Retirees Content with Adviser Relationships

The good news is that retirees appear to be quite content with their existing adviser relationships — all the more reason for advisers to establish those connections prior to retirement, according to a new report.

The good news is that retirees appear to be quite content with their existing adviser relationships – all the more reason for advisers to establish those connections prior to retirement, according to a new report.

“Financial advisers targeting retirees for new relationships face a nearly insurmountable challenge,” says “Converting Retirement Income Planning Into Practice: Fulfilling the Needs of Current and Future Retirees,” a survey conducted by the Financial Research Corporation and Synovate’s Financial Services Practice of 600 retiree households in which the couple or individual had been retired from a primary career for three years or more and had at least $100,000 of investable assets

The survey reported that almost 90% of retirees surveyed are either “very satisfied” or “somewhat satisfied” with their current adviser relationships. Further, retirees appear to be firmly entrenched in relationships with their primary financial advisers: 57% said their relationships have been in place for ten years or more, 22% indicated they have had relationships lasting five to ten years and only 11% were in relationships with their advisers for less than three years.

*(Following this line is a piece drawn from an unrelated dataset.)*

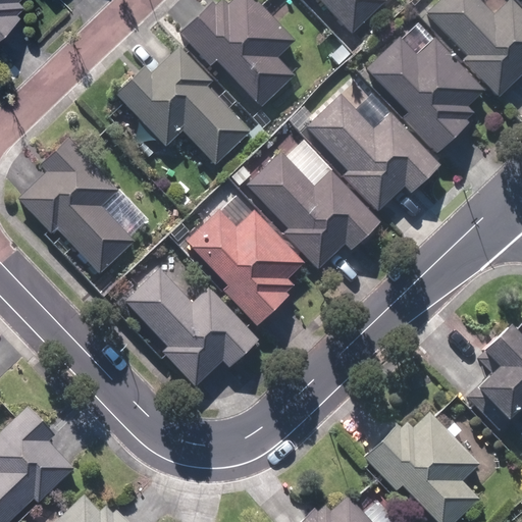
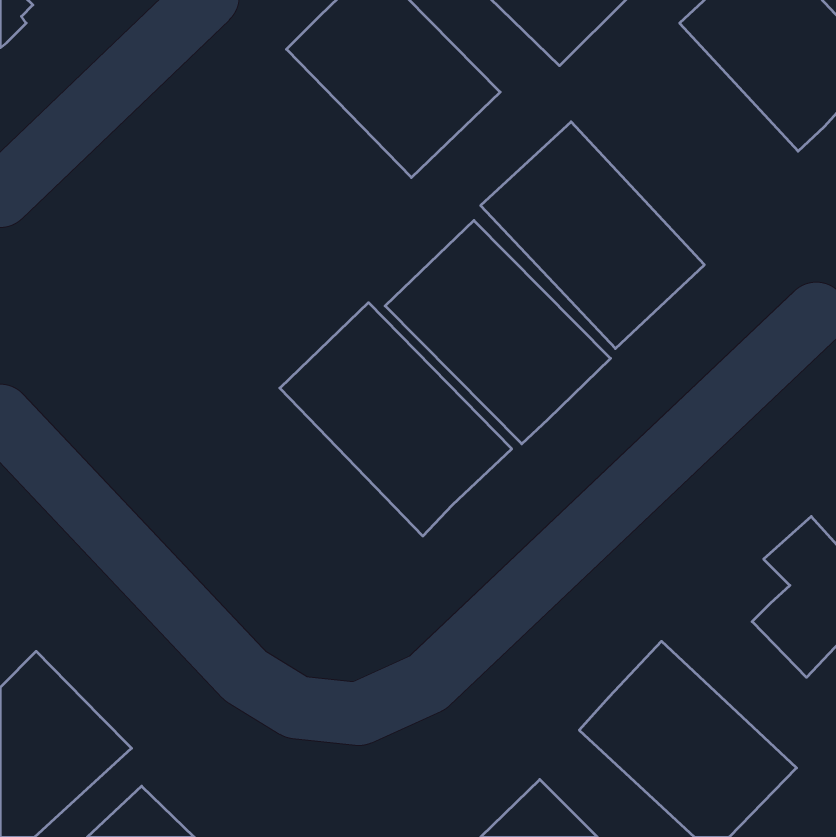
building: [366,20,495,149] -> none
building: [114,47,250,165] -> none
building: [14,141,149,274] -> none
building: [115,253,260,396] -> none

Additionally, FRC reported that 25% of retirees had consolidated their investment accounts, effectively firing at least one provider. This resulted in those surveyed having an average of 1.2 adviser relationships per household, a number that increased with household wealth.

Relation-slips?

 

This is good news for Fidelity, Bank of America, Merrill Lynch, Vanguard, and Charles Schwab, who were the leaders in terms of total retiree relationships. However, when it comes to customer loyalty, retiree respondents ranked A.G. Edwards, Morgan Stanley, Wachovia, UBS, Smith Barney, Ameriprise, Edward Jones, Merrill Lynch, Fidelity and Schwab 1 – 10 in customer loyalty, respectively, demonstrating an affinity for full-service broker-dealers.

FRC reported that only one in five retirees considers a single firm to be their primary provider for both banking and investment services and of those who reported using a single firm, most used banks, followed closely by wirehouse broker-dealers. Despite the prevalence of advisers among this group, retirees are only generating about a third of their income from investments, the report said. As a result of the income levels of those in this survey (23% had between $250,000 and $500,000 and 31% reported wealth of between $1 million and $2 million), only one-quarter of their income was coming from Social Security, FRC reported.

A minority of retirees have created formal, written retirement income plans, but many have sought retirement income advice, often informally. Retirees are turning to their advisers most frequently for guidance choosing appropriate investments, while also asking for help with estate planning and taxes. Overall, 50% of retirees have sought some advice on retirement income planning. The most common action resulting from retirement income planning is to change the investment mix, cited by 50% of surveyed retirees.

Tasks of lesser importance include determining how to make withdrawals from multiple investments or determining the income that can be safely withdrawn, which FRC attributes to a lack of recognition of these things as needs in a retirement income strategy. A scant 6% of those surveyed asked their advisers for help in budgeting expenses and income; the report says that retirees generally have a clear picture of their expenses in three categories: necessities, luxuries and an in-between segment of “lifestyle enhancers.”